La scommessa dell’attuale maggioranza non può essere che quella di guadagnare tempo per sgonfiare il centro-destra, ma per l’intanto a preoccuparla è la crisi di sopravvivenza che attanaglia i 5 Stelle, acceleratasi proprio nel passaggio dall’alleanza con la Lega a quella con il Pd. Questo nonostante il Pd si sia completamente adeguato ai voleri dei 5 Stelle, rinnegando le sue posizioni identitarie in tema di riduzione del numero dei parlamentari e di prescrizione.

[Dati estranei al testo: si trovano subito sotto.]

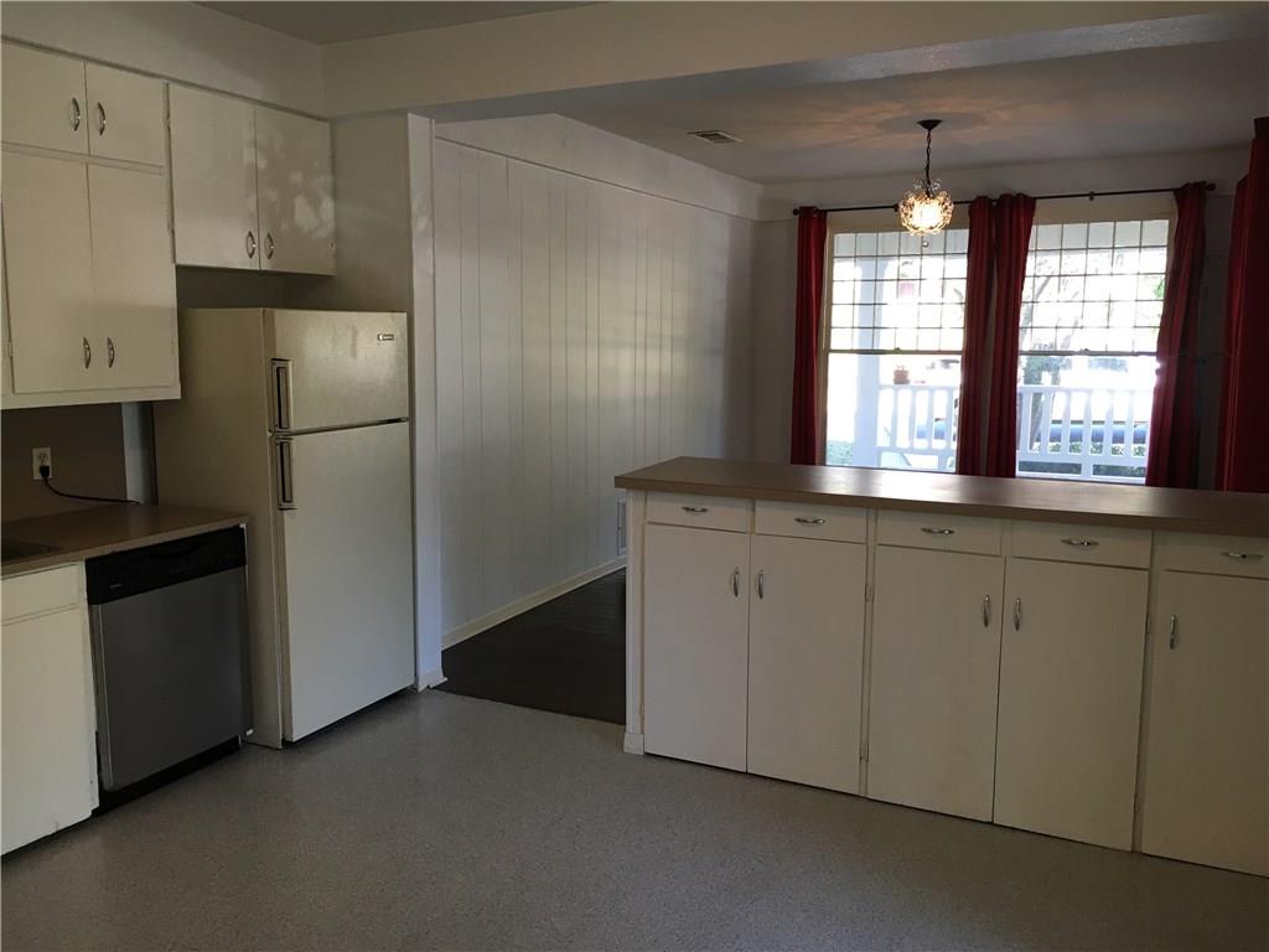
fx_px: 1063
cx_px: 634
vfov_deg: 48.2
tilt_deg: -6.5
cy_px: 476
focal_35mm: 29
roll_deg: -0.5
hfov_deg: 61.7
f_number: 2.2
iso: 40
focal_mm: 4.15
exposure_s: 1/30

Si dice, si ridice, si batte e si ribatte, da parte della maggioranza che la legislatura durerà fino al suo termine naturale, il 2023, nonostante qualsiasi sconfitta nella sequenza di elezioni regionali, a cominciare da quella dell’Emilia Romagna. Bene, ma niente a proposito della possibile ricaduta di tali sconfitte sulle attuali dirigenze dei 5 Stelle e del Pd, che il perdere più o meno malamente pezzi dello Stivale potrà o meno far fibrillare la stessa maggioranza parlamentare, ma certo farà saltare gli equilibri interni dei partiti al Governo. Si continua a sostenere che il presidente della Repubblica deve prendere atto di qualsiasi maggioranza si formi o si riformi in Parlamento, senza poterne sindacare la omogeneità e la tenuta. Il che non è assolutamente vero, anzi è possibile, con tutto il rispetto dovuto, avanzare riserve circa l’aver licenziato quest’ultima giallo-rossa, improvvisata nell’arco di pochi giorni, mentre quella giallo-verde aveva richiesto tre mesi. Tuttavia c’è in vista per il presidente della Repubblica, un’altra scelta ancor più impegnativa, cioè quella successiva alla conferma referendaria della riduzione del numero dei parlamentari e alla pubblicazione della nuova legge elettorale proporzionale. Permetterà che sopravviva un Parlamento reso del tutto anacronistico, fino a permettergli di eleggere il suo successore o ne proclamerà lo scioglimento? Dalla sua scelta dipenderà il futuro della Repubblica.